Water dissociation in ion-exchange membrane electrodialysis

When an electrical current larger than the limiting current density passes across an ion-exchange membrane, H+ ions and OH− ions are generated and transported in a water dissociation layer formed between the ion-exchange membrane and the boundary layer. Water dissociation reactions consist of a forward reaction and a reverse reaction. The forward reaction rate increases along with the increase of electrical potential difference in the water dissociation layer.
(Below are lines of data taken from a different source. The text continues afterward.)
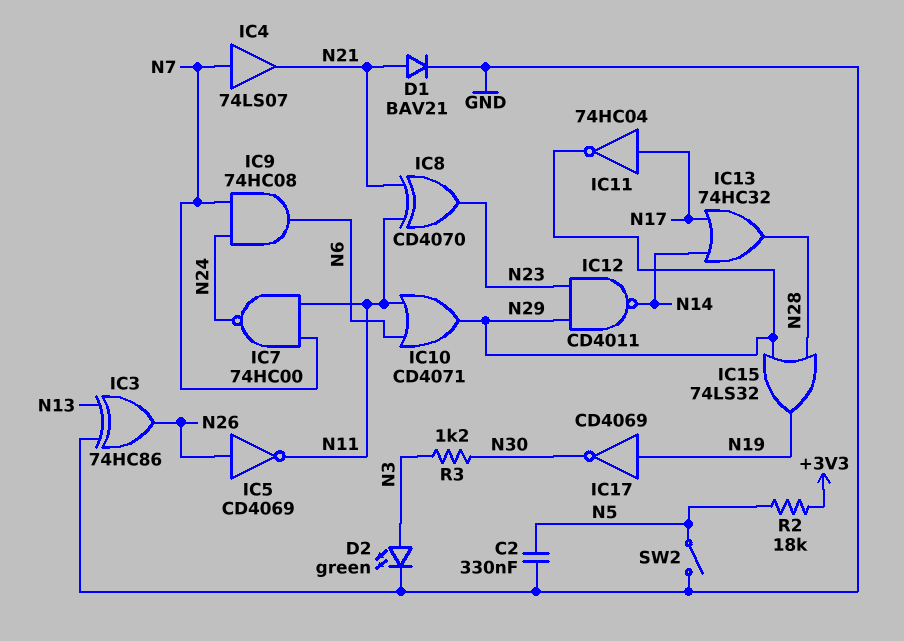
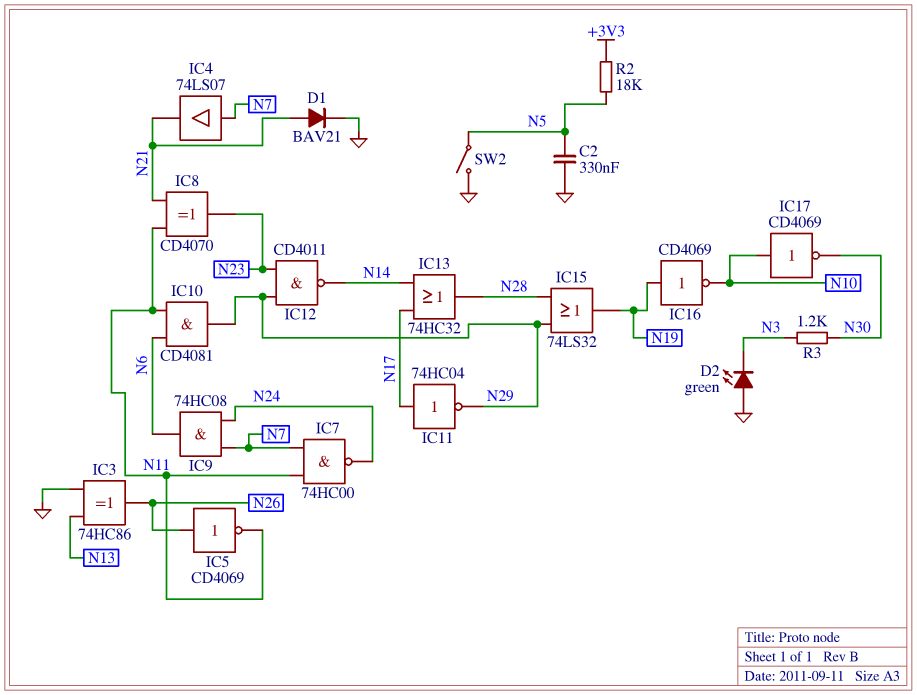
D2: LED green (A N3, K GND) -> LED green (A GND, K N3)
IC10: OR CD4071 (in N6, in N11, out N29) -> AND CD4081 (in N6, in N11, out N29)
IC16: none -> NOT CD4069 (in N19, out N10)
IC17: NOT CD4069 (in N19, out N30) -> NOT CD4069 (in N10, out N30)

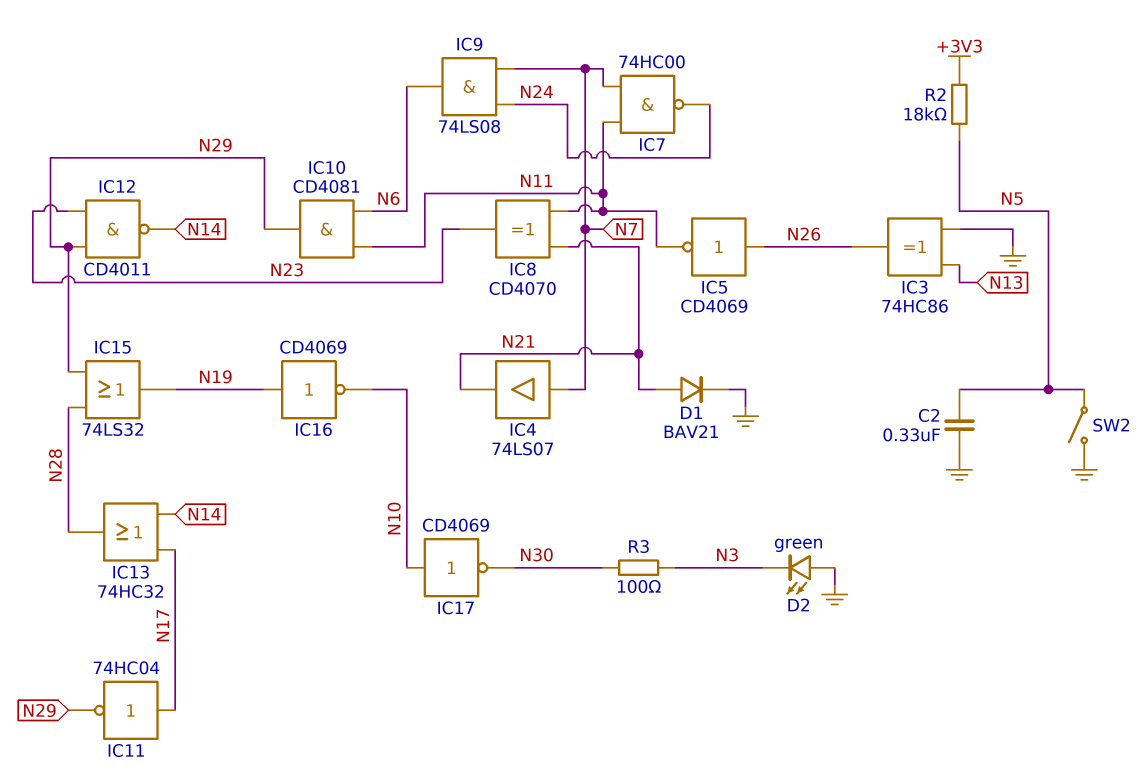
IC9: AND 74HC08 (in N7, in N24, out N6) -> AND 74LS08 (in N7, in N24, out N6)
R3: 1.2k (N3, N30) -> 100 (N3, N30)

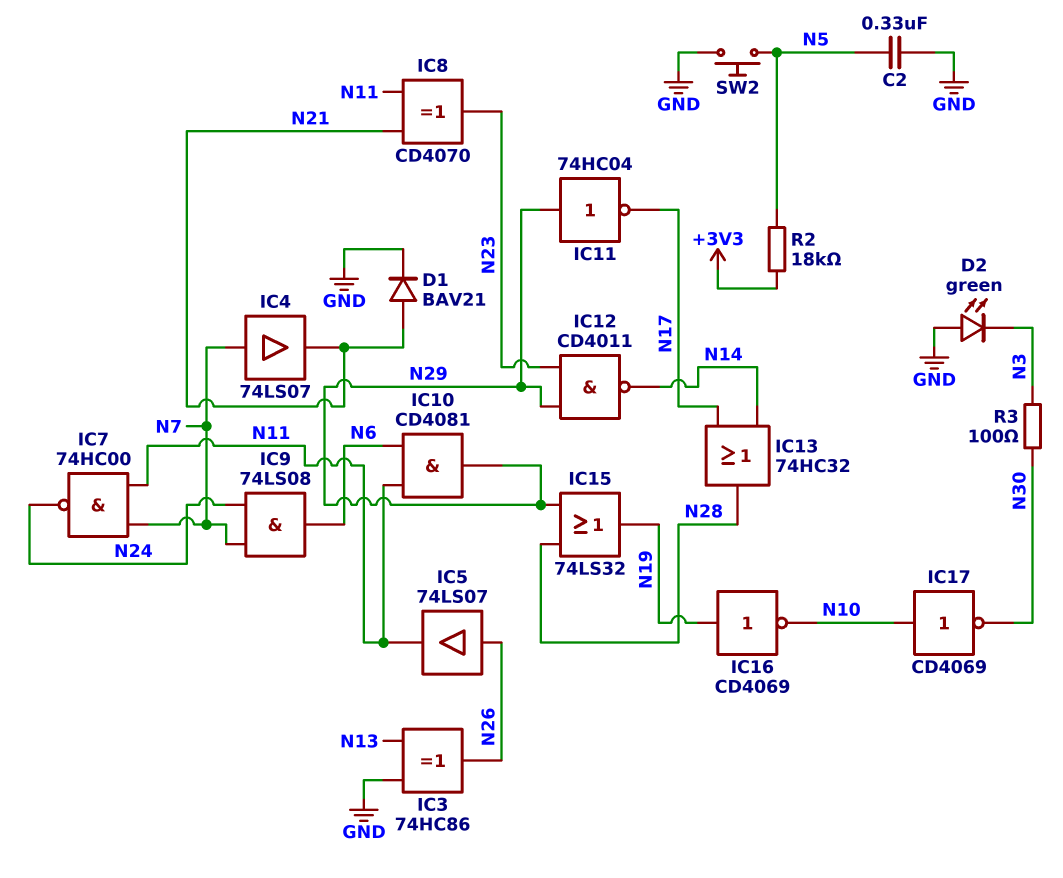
IC5: NOT CD4069 (in N26, out N11) -> buffer 74LS07 (in N26, out N11)
IC11: NOT 74HC04 (in N17, out N29) -> NOT 74HC04 (in N29, out N17)
SW2: switch (GND, N5) -> button (GND, N5)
From this, we introduced equations expressing pH changes in the concentrating and desalting side of the membrane; electrical current efficiency and the forward reaction rate constant of the water dissociation reaction; thickness of the water dissociation layer; and concentration distribution of H+ and OH− ions, electrical resistance, electrical potential difference and electrical potential gradient in the water dissociation layer. The reasonability of values calculated using these equations was confirmed by electrodialysis of several electrolyte solutions. The intensity of water dissociation on an anion-exchange membrane was generally greater than on a cation-exchange membrane. This phenomenon is explained by the fact that the hydrophilicity of the anion-exchange membrane is less than that of the cation-exchange membrane. When a cation-exchange membrane was electrodialyzed in a MgCl2 or a NiCl2 solution, violent water dissociation occurred. This phenomenon is due to the hydrophilic effect of Mg(OH)2 or Ni(OH)2 crystals formed in the water dissociation layer.